When a party was to go out hunting the chief had formulæ repeated over tobacco, and when the hunting ground was reached all of the arrows were laid together and the shaman repeated other formulæ over them. It was usual to give the shaman the first deer that was killed. Before fishing on a lake formulæ were also recited, and after the fish were caught the shaman prayed over them and was given half. The first fish caught, however, was, after the usual formulæ, placed in the storehouse. Pareja also mentions a kind of hunting ceremony performed by kicking with the feet, probably some form of sympathetic magic, and it appears that not a great deal of flesh was eaten immediately after hunting for fear that no more animals would be killed. It was also thought that no more game would be killed if the lungs and liver of an animal were thrown into cold water for cooking. If a hunter pierced an animal with an arrow without killing it he repeated a formula over his next arrow, believing that it was then sure to inflict a mortal wound. If the grease of partridges or other small game which had been caught with a snare or lasso was spilled it was thought that the snare would catch nothing more. Formulæ were uttered to enable hunters to find turtles. Bones of animals caught in a snare or trap were not thrown away but were hung up or placed on the roof of the house. If this ceremony were omitted it was thought that the animals would not enter the snare or trap again. When they went to hunt deer they took the antlers of another deer and repeated formulæ over them. If a man went to his fishweir immediately after having had intercourse with his wife he thought that no more fish or eels would enter it.

At the time of her monthly period and for sometime after her confinement a woman did not eat fish or venison. It was also considered wrong for her to annoint herself with bear grease or eat fish for a number of moons after having given birth. Both at that time and at the menstrual period she must not make a new fire or approach one.

A gambler rubbed his hands with certain herbs in order that he might be fortunate in play. A runner is also said to have taken an herb to make him win, and this seems to have been in the form of a drink. 11

The only reference to a future state of existence is in the account of De Gourgues’s expedition, and it has been given already. 12

Regarding priests or shamans there is information both from Laudonnière and Le Moyne. The former says:

They have their priests, to whom they give great credit, because they are great magicians, great soothsayers, and callers upon devils. These priests serve them instead of physicians and surgeons; they carry always about with them a bag full of herbs and drugs, to cure the sick who, for the most part, are sick of the pox. 13

Le Moyne thus describes the ceremony gone through by an aged shaman in order to forecast the fortunes of chief Utina’s expedition against the Potano:

The sorcerer… made ready a place in the middle of the army, and, seeing the shield which D’Ottigny’s page was carrying, asked to take it.
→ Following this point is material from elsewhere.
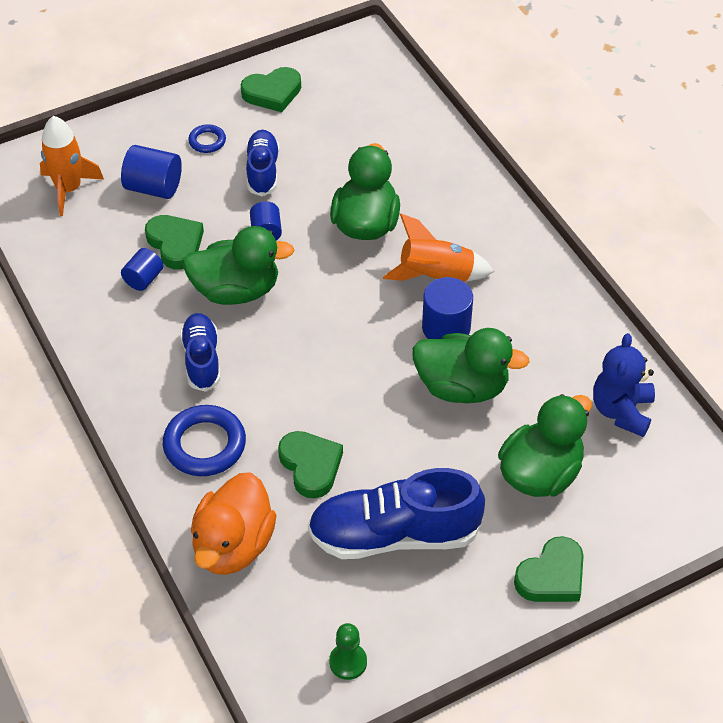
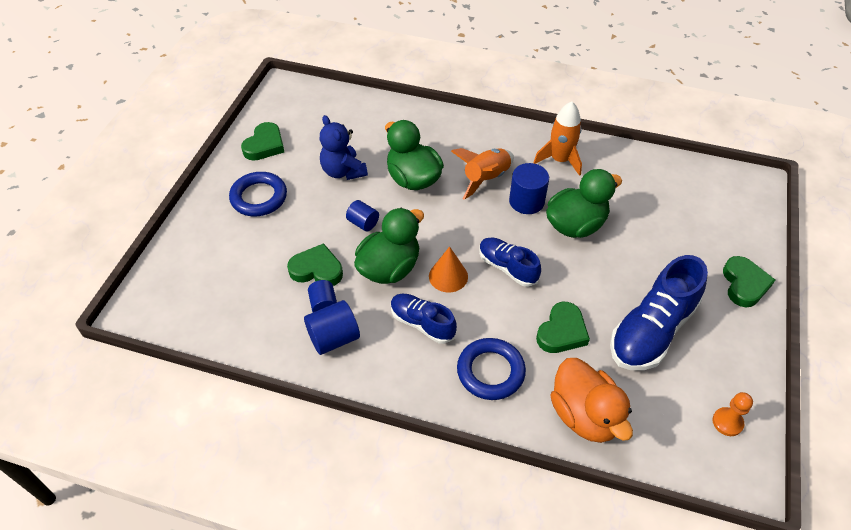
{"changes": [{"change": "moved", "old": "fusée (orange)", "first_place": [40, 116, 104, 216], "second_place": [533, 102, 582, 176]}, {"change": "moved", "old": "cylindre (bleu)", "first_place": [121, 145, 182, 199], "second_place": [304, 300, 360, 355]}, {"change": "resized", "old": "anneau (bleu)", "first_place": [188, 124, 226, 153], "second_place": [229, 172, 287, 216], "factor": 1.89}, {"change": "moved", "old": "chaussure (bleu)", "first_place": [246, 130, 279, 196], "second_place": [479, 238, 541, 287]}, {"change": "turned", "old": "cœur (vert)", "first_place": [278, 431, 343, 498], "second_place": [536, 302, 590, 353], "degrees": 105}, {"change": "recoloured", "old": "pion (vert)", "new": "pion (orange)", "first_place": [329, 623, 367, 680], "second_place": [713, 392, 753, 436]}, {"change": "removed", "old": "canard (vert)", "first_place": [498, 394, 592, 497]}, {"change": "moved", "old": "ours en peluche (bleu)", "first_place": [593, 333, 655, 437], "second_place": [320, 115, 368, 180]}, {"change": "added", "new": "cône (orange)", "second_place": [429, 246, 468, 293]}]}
On receiving it, he laid it on the ground, and drew around it a circle, upon which he inscribed various characters and signs. Then he knelt down on the shield, and sat on his heels, so that no part of him touched the earth, and began to recite some unknown words in a low tone, and to make various gestures, as if engaged in a vehement discourse. This lasted for a quarter of an hour, when he began to assume an appearance so frightful that he was hardly like a human being; for he twisted his limbs so that the bones could be heard to snap out of place, and did many other unnatural things. After going through with all this he came back all at once to his ordinary condition, but in a very fatigued state, and with an air as if astonished; and then, stepping out of his circle, he saluted the chief, and told him the number of the enemy, and where they were intending to meet him. 14

We may add that according to both Laudonnière and Le Moyne the event verified the prediction. Le Moyne thus describes how the sick were cared for:

Thoir way of curing diseases is as follows: They put up a bench or platform of sufficient length and breadth for the patient… and lay the sick person upon it with his face up or down, according to the nature of his complaint; and, cutting into the skin of the forehead with a sharp shell, they suck out blood with their mouths, and spit it into an earthen vessel or a gourd bottle. Women who are suckling boys, or who are with child, come and drink this blood, particularly if it is that of a strong young man: as it is expected to make their milk better, and to render the children who have the benefit of it bolder and more energetic. For those who are laid on their faces they prepare fumigations by throwing certain seeds on hot coals; the smoke being made to pass through the nose and mouth into all parts of the body, and thus to act as an emetic, or to overcome and expel the cause of the disease. They have a certain plant, whose name has escaped me, which the Brazilians call petum petun], and the Spaniards tapaco. The leaves of this, carefully dried, they place in the wider part of a pipe; and setting them on fire, and putting the other end in their mouths, they inhale the smoke so strongly, that it comes out at their mouths and noses, and operates powerfully to expel the humors. In particular they are extremely subject to the venereal disease, for curing which they have remedies of their own, supplied by nature. 15

Ribault mentions among the presents which his people received from the Indians “roots like rinbabe [rhubarb], which they hold in great estimation, and make use of for medicine. 16

Pareja a sheds a great deal of light on the activities of shamans. As we have seen, the shaman prayed over the new corn. He also performed ceremonies to find a lost object, and he brought on rain and tempest. He was asked to pray over a new fishweir so that many more fish would enter. When it thundered, in order to keep back the rain, he would blow toward the sky and repeat formulæ. Pareja explains that in cases of sickness the native doctors were accustomed to place a kind of cupping glass over the affected part and then suck it, afterwards exhibiting a little piece of coal, earth, or “other unclean thing,” or something alive or which appeared to be alive. This evidently quite impressed the good father, who attributed the performance to the devil. The doctor would also place white feathers, new skins (“chamois”), and the ears of an owl before a sick person and thrust arrows into the soil there, saying that he would draw out the disease as he withdrew the arrows. Sharp practice was evidently well known among these primitive physicians. We are informed that when a sick person was getting better he prepared “food of a sort of cakes or fritters or other things” and shouted out after the doctor that he had cured him. Otherwise it was thought that the disease would reappear. A shaman was also known to threaten that the people would all be killed unless they gave him something to avert a calamity which he declared was threatening. Sometimes he injured a person whom he considered had not paid him enough. He is also accused of having caused delay in childbirth at times so that he would be called in and paid well to hasten the delivery; or, when he had been called, it is alleged that he would make the patient suffer more until he was paid what he thought he ought to receive. The principle of the “hold up” was thus well recognized among Timucua doctors.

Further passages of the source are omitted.